Aynı ayıbı ben de yaptım.
Dünya Kupaları’ndan birinde (galiba 1998) Afrikalı
futbolcuların performansını vurgularken, Yamyamları gördünüz mü diye bir cümle yazdım.
Sabahın köründe...
Deniz
Gökçe aradı.
“Yakışıyor mu” dedi. “Bari sen yapma.”
Nasıl utandım, nasıl mahçup oldum anlatamam. Bir daha da o lâfı kullanmadım.
***
Şimdi bakıyorum, yamyam aşağı yamyam yukarı... Medyamız bu kelimeye saplanmış... Vuvuzela’lı tribünleri yöresel danslarla süsleyen o şirin insanlara ve sahada ter döken futbolculara yamyam deniyor.

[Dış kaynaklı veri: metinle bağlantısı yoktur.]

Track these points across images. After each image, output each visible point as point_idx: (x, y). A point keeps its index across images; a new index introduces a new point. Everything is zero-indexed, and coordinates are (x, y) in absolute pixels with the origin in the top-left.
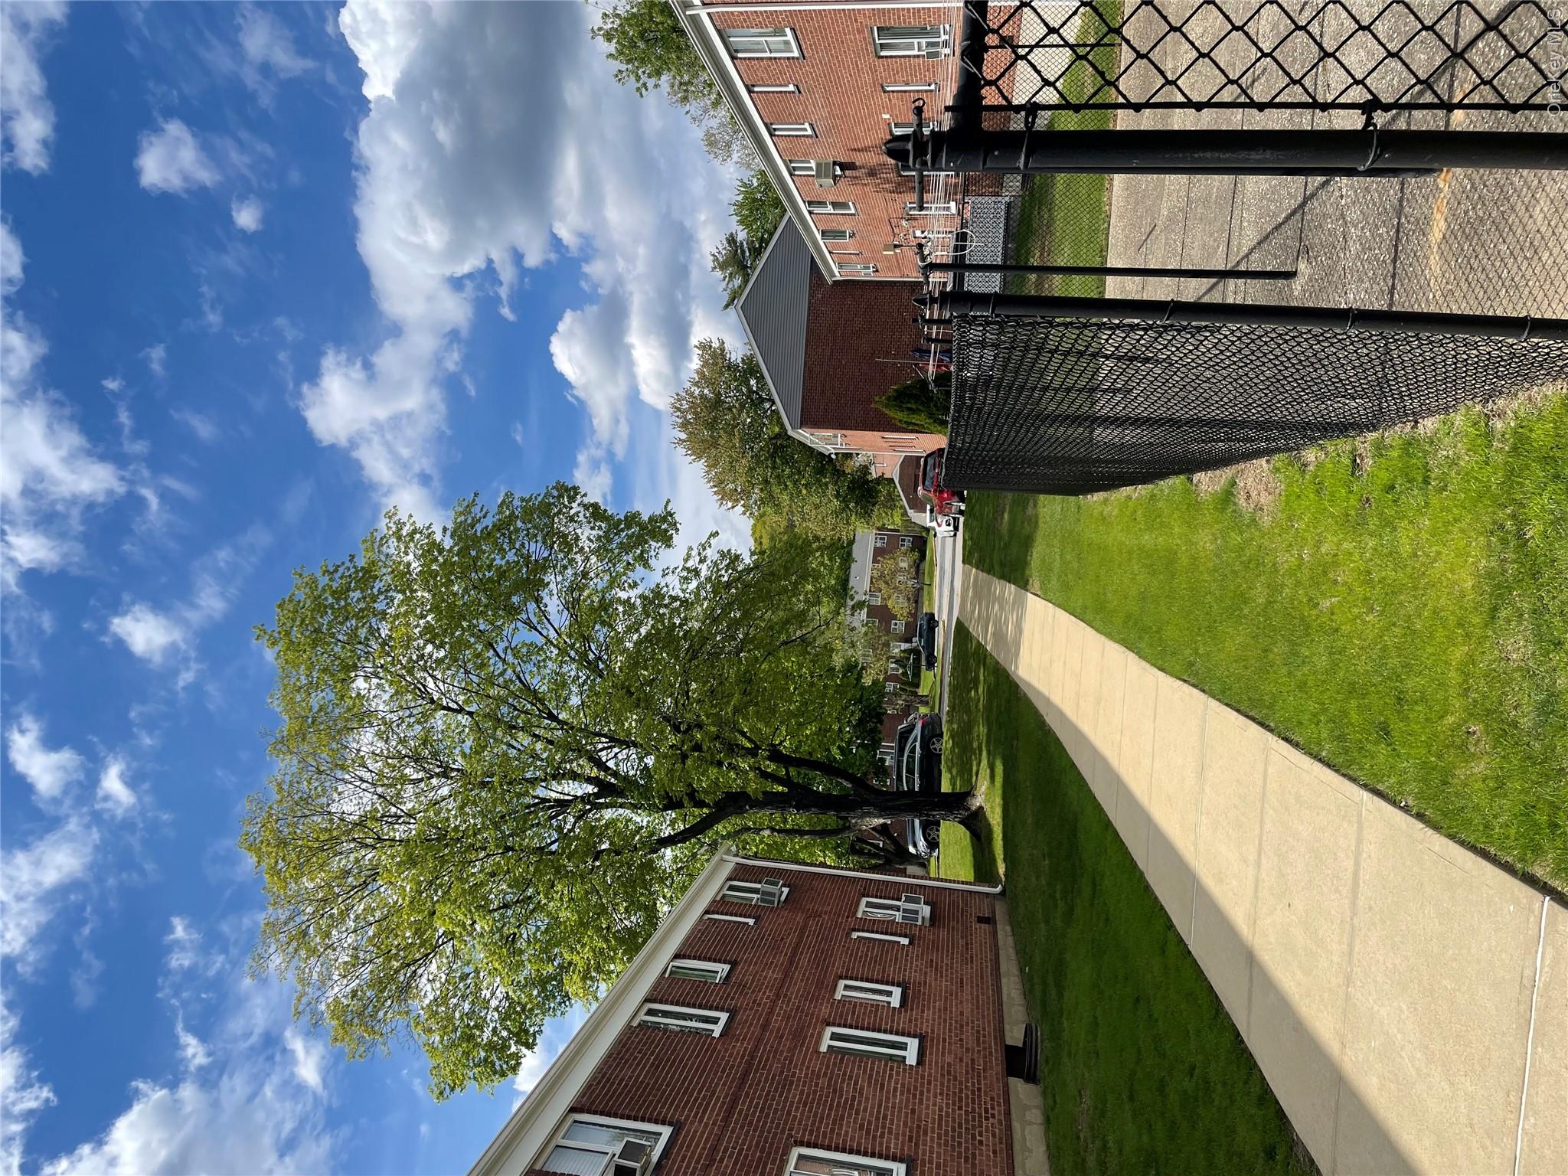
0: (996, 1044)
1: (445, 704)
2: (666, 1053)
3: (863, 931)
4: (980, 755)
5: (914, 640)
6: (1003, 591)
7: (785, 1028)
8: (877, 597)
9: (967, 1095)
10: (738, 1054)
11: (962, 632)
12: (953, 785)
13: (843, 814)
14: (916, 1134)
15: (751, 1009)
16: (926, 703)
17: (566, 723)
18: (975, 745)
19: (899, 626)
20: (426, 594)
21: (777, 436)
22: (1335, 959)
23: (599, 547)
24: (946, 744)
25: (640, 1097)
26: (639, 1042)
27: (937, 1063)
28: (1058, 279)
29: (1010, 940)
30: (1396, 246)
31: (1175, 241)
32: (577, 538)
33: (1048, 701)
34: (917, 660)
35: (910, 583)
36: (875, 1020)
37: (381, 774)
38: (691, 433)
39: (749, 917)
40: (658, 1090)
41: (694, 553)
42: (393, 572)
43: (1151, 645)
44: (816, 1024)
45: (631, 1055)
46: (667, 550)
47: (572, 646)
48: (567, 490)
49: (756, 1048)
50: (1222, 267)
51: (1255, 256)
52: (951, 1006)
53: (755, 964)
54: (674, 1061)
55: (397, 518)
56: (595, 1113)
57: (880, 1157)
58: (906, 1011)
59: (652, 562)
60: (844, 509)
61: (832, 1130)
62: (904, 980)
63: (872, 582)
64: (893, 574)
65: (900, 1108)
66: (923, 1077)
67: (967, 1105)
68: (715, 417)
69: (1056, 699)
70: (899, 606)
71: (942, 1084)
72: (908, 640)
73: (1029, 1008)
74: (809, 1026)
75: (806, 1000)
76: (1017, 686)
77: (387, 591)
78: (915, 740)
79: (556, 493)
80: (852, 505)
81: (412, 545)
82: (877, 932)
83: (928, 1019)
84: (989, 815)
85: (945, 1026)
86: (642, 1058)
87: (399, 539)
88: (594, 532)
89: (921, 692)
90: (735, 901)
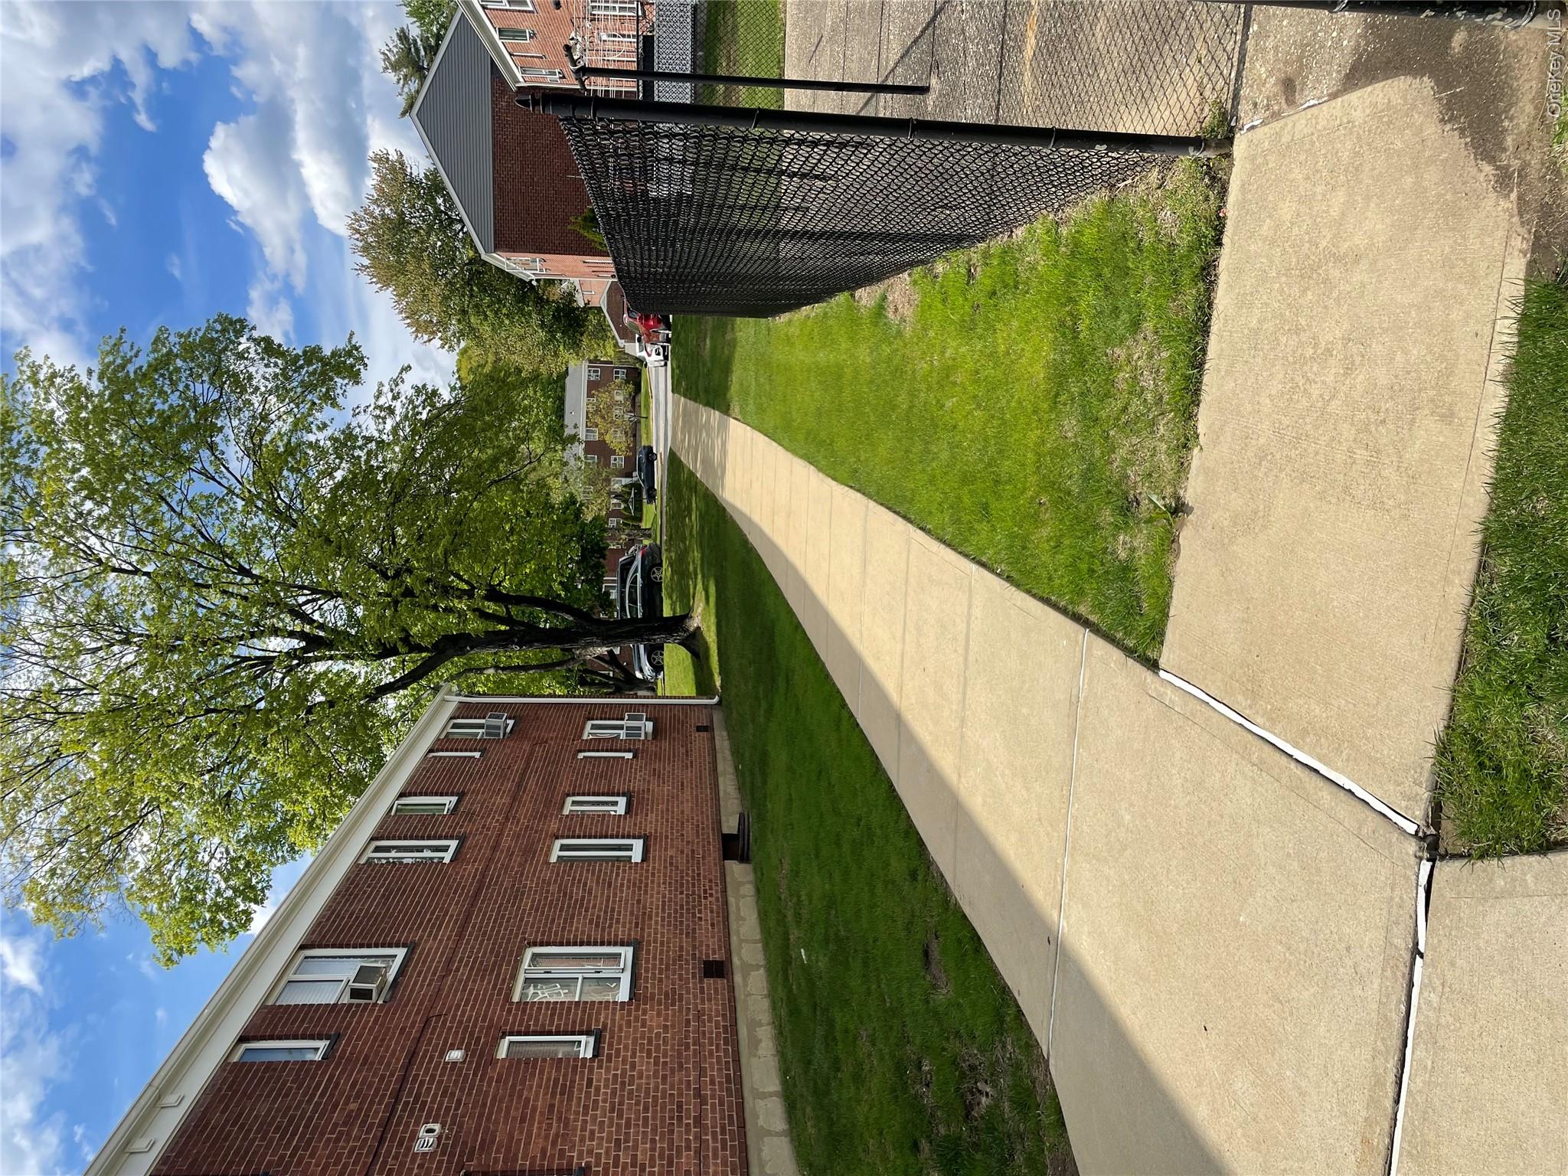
0: (714, 835)
1: (117, 566)
2: (397, 883)
3: (589, 751)
4: (696, 578)
5: (634, 474)
6: (708, 418)
7: (515, 847)
8: (593, 432)
9: (688, 881)
10: (469, 875)
11: (673, 460)
12: (674, 610)
13: (567, 646)
14: (642, 919)
15: (481, 833)
16: (649, 536)
17: (260, 577)
18: (691, 568)
19: (618, 461)
20: (78, 446)
21: (471, 262)
22: (954, 707)
23: (277, 386)
24: (665, 573)
25: (372, 926)
26: (368, 878)
27: (660, 856)
28: (743, 90)
29: (727, 744)
30: (1001, 62)
31: (838, 53)
32: (250, 377)
33: (750, 520)
34: (639, 494)
35: (627, 417)
36: (602, 829)
37: (49, 646)
38: (374, 258)
39: (475, 751)
40: (390, 918)
41: (386, 389)
42: (32, 422)
43: (826, 457)
44: (545, 839)
45: (360, 890)
46: (356, 387)
47: (259, 496)
48: (232, 323)
49: (487, 867)
50: (874, 82)
51: (899, 70)
52: (673, 807)
53: (483, 793)
54: (405, 891)
55: (30, 360)
56: (326, 946)
57: (609, 944)
58: (631, 817)
59: (340, 400)
60: (550, 340)
61: (564, 929)
62: (629, 790)
63: (587, 417)
64: (609, 407)
65: (627, 901)
66: (647, 871)
67: (688, 890)
68: (400, 240)
69: (756, 518)
70: (617, 440)
71: (665, 875)
72: (629, 475)
73: (742, 800)
74: (539, 841)
75: (535, 818)
76: (724, 509)
77: (29, 443)
78: (636, 571)
79: (219, 327)
80: (559, 335)
81: (52, 390)
82: (603, 751)
83: (651, 822)
84: (706, 634)
85: (667, 826)
86: (372, 892)
87: (36, 384)
88: (270, 370)
89: (643, 525)
90: (459, 737)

Irkçılıktan da öte bir şey.
Lütfen yapmayın.
Yamyam demeyin.
***
Kaldı ki, yamyam dediğiniz o insanlar, Avrupalı’dan daha nazik, yamyam dediğiniz o futbolcular, Avrupalı meslektaşlarından daha centilmen, daha disiplinli, daha terbiyeli...
Hakem’le dalaşmıyorlar, karara hiç
itiraz etmiyorlar,
rakip futbolcuya öfkeyle yaklaşmıyorlar...
Böyle yamyam olur mu?
Bazılarının puanları bile
gasp edilmiştir, bazı pozisyonlarda alenen hakları yenmiştir, daha da yenecektir.
Ama Avrupalı gibi şımarık olmadıkları için, başları hep öndedir. Efendi insan yamyam olur mu yahu?
Lütfen yapmayın.
Yamyam demeyin.
Bâri bundan sonra demeyin.
(Not: 12 yıl rötarla da olsa, Deniz Gökçe’ye teşekkür ediyorum.)